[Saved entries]
________________________________________

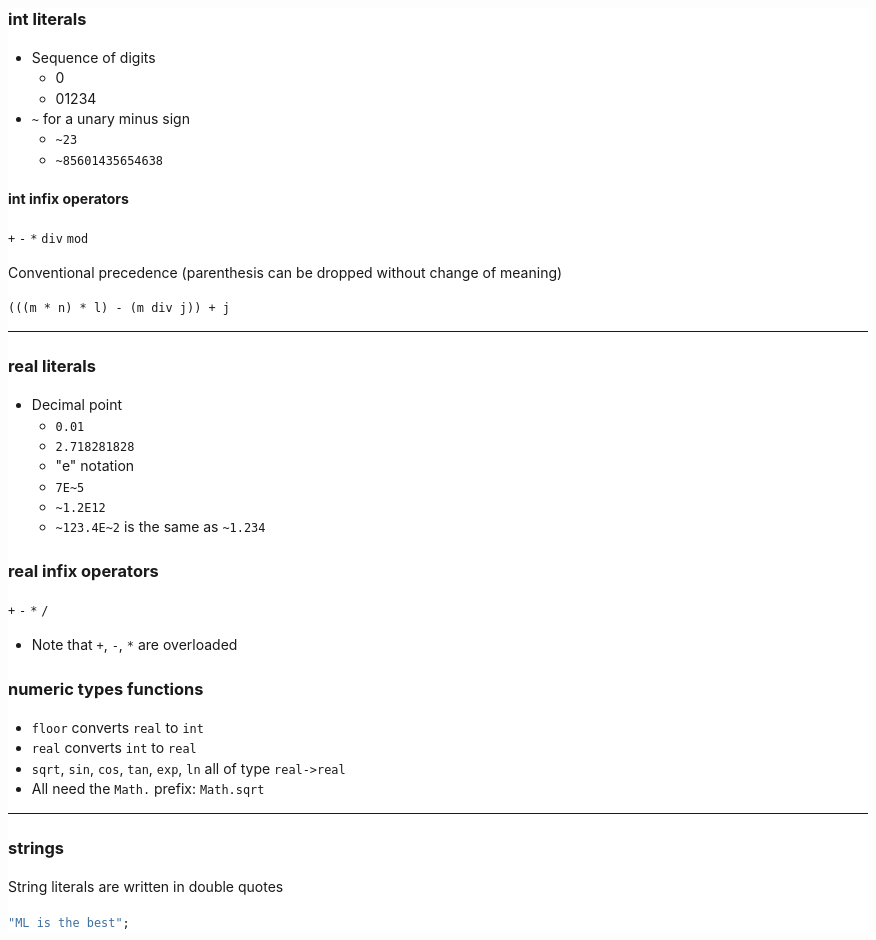 
### int literals

* Sequence of digits
  * 0
  * 01234
* `~` for a unary minus sign
  * `~23`
  * `~85601435654638`


#### int infix operators
`+` `-` `*` `div` `mod`

Conventional precedence (parenthesis can be dropped without change of meaning)

```sml
(((m * n) * l) - (m div j)) + j
```

---

### real literals

* Decimal point
  * `0.01`
  * `2.718281828`
  * "e" notation
  * `7E~5`
  * `~1.2E12`
  * `~123.4E~2` is the same as `~1.234`



### real infix operators

`+` `-` `*` `/`

 * Note that `+`, `-`, `*` are overloaded



### numeric types functions

* `floor` converts `real` to `int`
* `real` converts `int` to `real`
* `sqrt`, `sin`, `cos`, `tan`, `exp`, `ln` all of type `real->real`
* All need the `Math.` prefix: `Math.sqrt`

---

### strings

String literals are written in double quotes

```sml
"ML is the best";
```

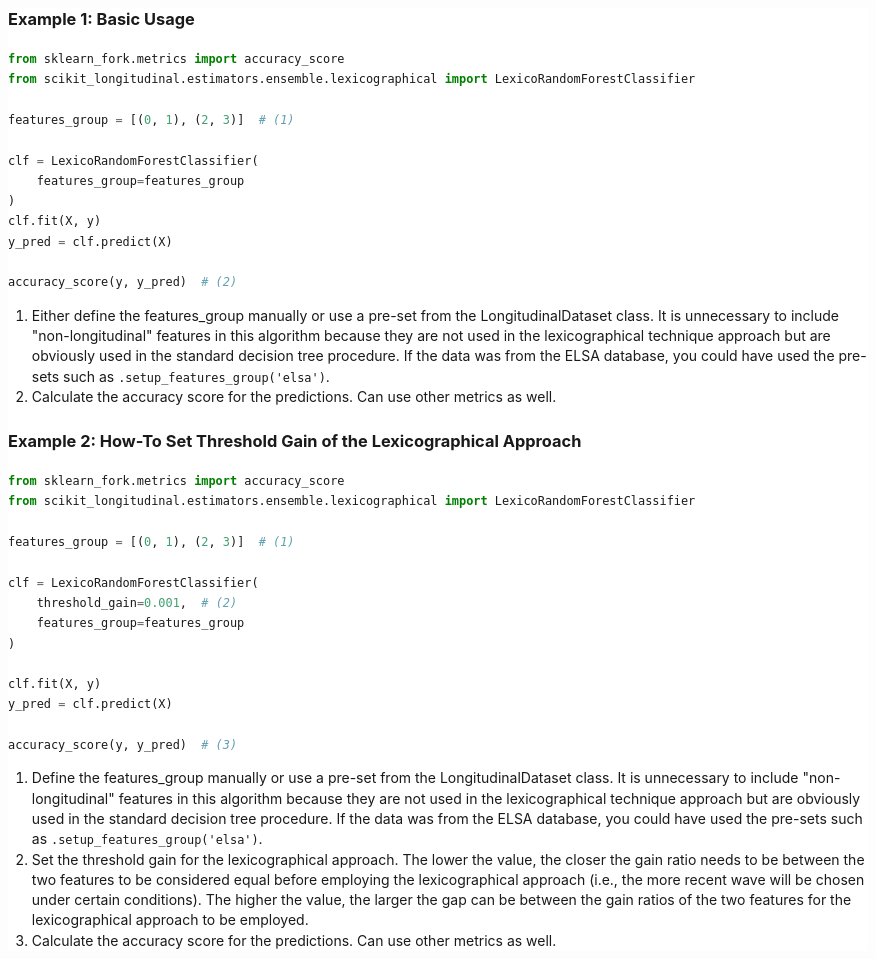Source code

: ### Example 1: Basic Usage

```py title="Example_1: Default Parameters" linenums="1" hl_lines="6-8"
from sklearn_fork.metrics import accuracy_score
from scikit_longitudinal.estimators.ensemble.lexicographical import LexicoRandomForestClassifier

features_group = [(0, 1), (2, 3)]  # (1)

clf = LexicoRandomForestClassifier(
    features_group=features_group
)
clf.fit(X, y)
y_pred = clf.predict(X)

accuracy_score(y, y_pred)  # (2)
```

1. Either define the features_group manually or use a pre-set from the LongitudinalDataset class. It is unnecessary to include "non-longitudinal" features in this algorithm because they are not used in the lexicographical technique approach but are obviously used in the standard decision tree procedure.  If the data was from the ELSA database, you could have used the pre-sets such as `.setup_features_group('elsa')`.
2. Calculate the accuracy score for the predictions. Can use other metrics as well.

### Example 2: How-To Set Threshold Gain of the Lexicographical Approach

```py title="Example_2: How-To Set Threshold Gain of the Lexicographical Approach" linenums="1" hl_lines="6-9"
from sklearn_fork.metrics import accuracy_score
from scikit_longitudinal.estimators.ensemble.lexicographical import LexicoRandomForestClassifier

features_group = [(0, 1), (2, 3)]  # (1)

clf = LexicoRandomForestClassifier(
    threshold_gain=0.001,  # (2)
    features_group=features_group
)

clf.fit(X, y)
y_pred = clf.predict(X)

accuracy_score(y, y_pred)  # (3)
```

1. Define the features_group manually or use a pre-set from the LongitudinalDataset class. It is unnecessary to include "non-longitudinal" features in this algorithm because they are not used in the lexicographical technique approach but are obviously used in the standard decision tree procedure. If the data was from the ELSA database, you could have used the pre-sets such as `.setup_features_group('elsa')`.
2. Set the threshold gain for the lexicographical approach. The lower the value, the closer the gain ratio needs to be between the two features to be considered equal before employing the lexicographical approach (i.e., the more recent wave will be chosen under certain conditions). The higher the value, the larger the gap can be between the gain ratios of the two features for the lexicographical approach to be employed.
3. Calculate the accuracy score for the predictions. Can use other metrics as well.
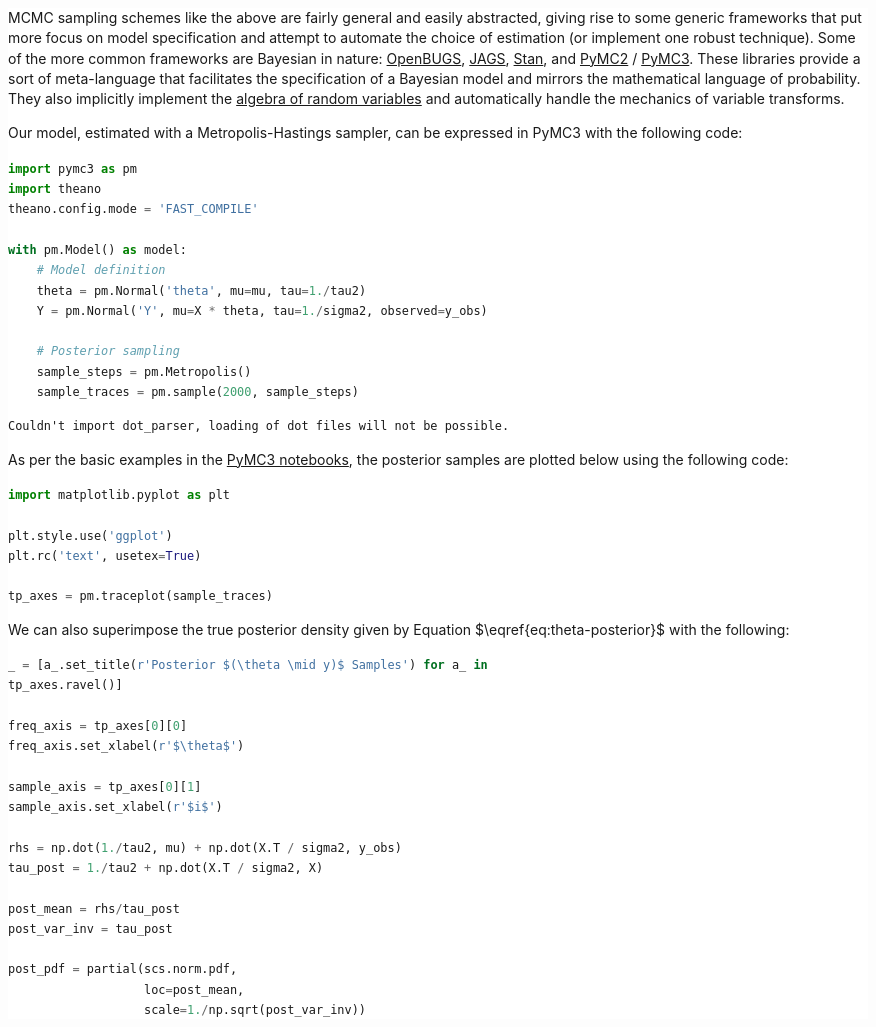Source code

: MCMC sampling schemes like the above are fairly general and easily abstracted, giving rise to some generic frameworks that put more focus on model specification and attempt to automate the choice of estimation (or implement one robust technique). Some of the more common frameworks are Bayesian in nature: [OpenBUGS](http://www.openbugs.net/w/FrontPage), [JAGS](http://mcmc-jags.sourceforge.net/), [Stan](http://mc-stan.org/), and [PyMC2](https://pymc-devs.github.io/pymc/) / [PyMC3](https://pymc-devs.github.io/pymc3/). These libraries provide a sort of meta-language that facilitates the specification of a Bayesian model and mirrors the mathematical language of probability. They also implicitly implement the [algebra of random variables](https://en.wikipedia.org/wiki/Algebra_of_random_variables) and automatically handle the mechanics of variable transforms.

Our model, estimated with a Metropolis-Hastings sampler, can be expressed in PyMC3 with the following code:

``` python
import pymc3 as pm
import theano
theano.config.mode = 'FAST_COMPILE'

with pm.Model() as model:
    # Model definition
    theta = pm.Normal('theta', mu=mu, tau=1./tau2)
    Y = pm.Normal('Y', mu=X * theta, tau=1./sigma2, observed=y_obs)

    # Posterior sampling
    sample_steps = pm.Metropolis()
    sample_traces = pm.sample(2000, sample_steps)
```

``` text
Couldn't import dot_parser, loading of dot files will not be possible.
```

As per the basic examples in the [PyMC3 notebooks](https://goo.gl/WW3TO8), the posterior samples are plotted below using the following code:

``` python
import matplotlib.pyplot as plt

plt.style.use('ggplot')
plt.rc('text', usetex=True)

tp_axes = pm.traceplot(sample_traces)
```

We can also superimpose the true posterior density given by Equation $\eqref{eq:theta-posterior}$ with the following:

``` python
_ = [a_.set_title(r'Posterior $(\theta \mid y)$ Samples') for a_ in
tp_axes.ravel()]

freq_axis = tp_axes[0][0]
freq_axis.set_xlabel(r'$\theta$')

sample_axis = tp_axes[0][1]
sample_axis.set_xlabel(r'$i$')

rhs = np.dot(1./tau2, mu) + np.dot(X.T / sigma2, y_obs)
tau_post = 1./tau2 + np.dot(X.T / sigma2, X)

post_mean = rhs/tau_post
post_var_inv = tau_post

post_pdf = partial(scs.norm.pdf,
                   loc=post_mean,
                   scale=1./np.sqrt(post_var_inv))


```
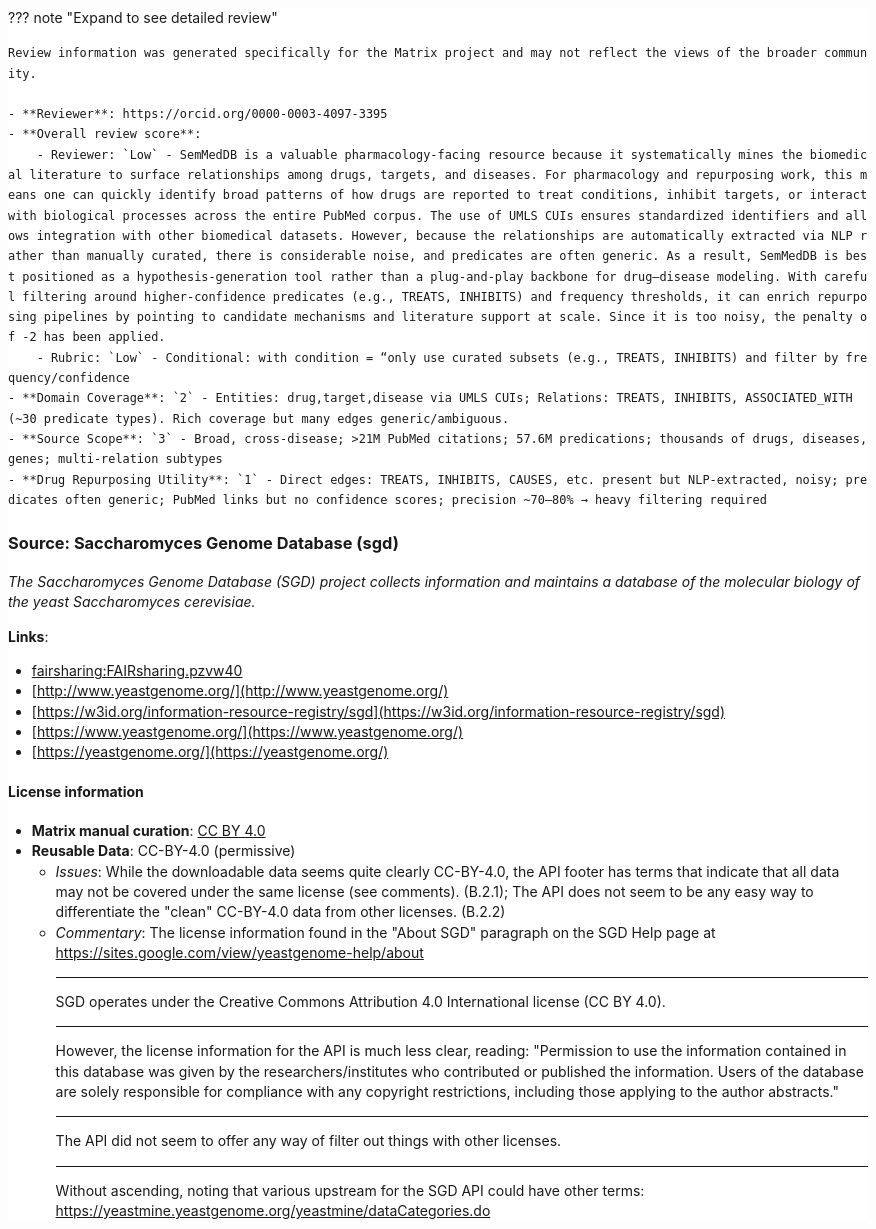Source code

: 
??? note "Expand to see detailed review"

    Review information was generated specifically for the Matrix project and may not reflect the views of the broader community.

    - **Reviewer**: https://orcid.org/0000-0003-4097-3395
    - **Overall review score**:
        - Reviewer: `Low` - SemMedDB is a valuable pharmacology-facing resource because it systematically mines the biomedical literature to surface relationships among drugs, targets, and diseases. For pharmacology and repurposing work, this means one can quickly identify broad patterns of how drugs are reported to treat conditions, inhibit targets, or interact with biological processes across the entire PubMed corpus. The use of UMLS CUIs ensures standardized identifiers and allows integration with other biomedical datasets. However, because the relationships are automatically extracted via NLP rather than manually curated, there is considerable noise, and predicates are often generic. As a result, SemMedDB is best positioned as a hypothesis-generation tool rather than a plug-and-play backbone for drug–disease modeling. With careful filtering around higher-confidence predicates (e.g., TREATS, INHIBITS) and frequency thresholds, it can enrich repurposing pipelines by pointing to candidate mechanisms and literature support at scale. Since it is too noisy, the penalty of -2 has been applied.
        - Rubric: `Low` - Conditional: with condition = “only use curated subsets (e.g., TREATS, INHIBITS) and filter by frequency/confidence
    - **Domain Coverage**: `2` - Entities: drug,target,disease via UMLS CUIs; Relations: TREATS, INHIBITS, ASSOCIATED_WITH (~30 predicate types). Rich coverage but many edges generic/ambiguous.
    - **Source Scope**: `3` - Broad, cross-disease; >21M PubMed citations; 57.6M predications; thousands of drugs, diseases, genes; multi-relation subtypes
    - **Drug Repurposing Utility**: `1` - Direct edges: TREATS, INHIBITS, CAUSES, etc. present but NLP-extracted, noisy; predicates often generic; PubMed links but no confidence scores; precision ~70–80% → heavy filtering required


### Source: Saccharomyces Genome Database (sgd)

_The Saccharomyces Genome Database (SGD) project collects information and maintains a database of the molecular biology of the yeast Saccharomyces cerevisiae._


**Links**:

- [fairsharing:FAIRsharing.pzvw40](fairsharing:FAIRsharing.pzvw40)
- [http://www.yeastgenome.org/](http://www.yeastgenome.org/)
- [https://w3id.org/information-resource-registry/sgd](https://w3id.org/information-resource-registry/sgd)
- [https://www.yeastgenome.org/](https://www.yeastgenome.org/)
- [https://yeastgenome.org/](https://yeastgenome.org/)


#### License information
- **Matrix manual curation**: [CC BY 4.0](https://sites.google.com/view/yeastgenome-help/about)
- **Reusable Data**: CC-BY-4.0 (permissive)
    - _Issues_: While the downloadable data seems quite clearly CC-BY-4.0, the API footer has terms that indicate that all data may not be covered under the same license (see comments). (B.2.1); The API does not seem to be any easy way to differentiate the \"clean\" CC-BY-4.0 data from other licenses. (B.2.2)
    - _Commentary_: The license information found in the "About SGD" paragraph on the SGD Help page at https://sites.google.com/view/yeastgenome-help/about<hr />SGD operates under the Creative Commons Attribution 4.0 International license (CC BY 4.0).<hr />However, the license information for the API is much less clear, reading: "Permission to use the information contained in this database was given by the researchers/institutes who contributed or published the information. Users of the database are solely responsible for compliance with any copyright restrictions, including those applying to the author abstracts."<hr />The API did not seem to offer any way of filter out things with other licenses.<hr />Without ascending, noting that various upstream for the SGD API could have other terms: https://yeastmine.yeastgenome.org/yeastmine/dataCategories.do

________________________________________

• [Task goal]
Report each line in the data that holds the word "infix".

• [Answer below]
#### int infix operators
### real infix operators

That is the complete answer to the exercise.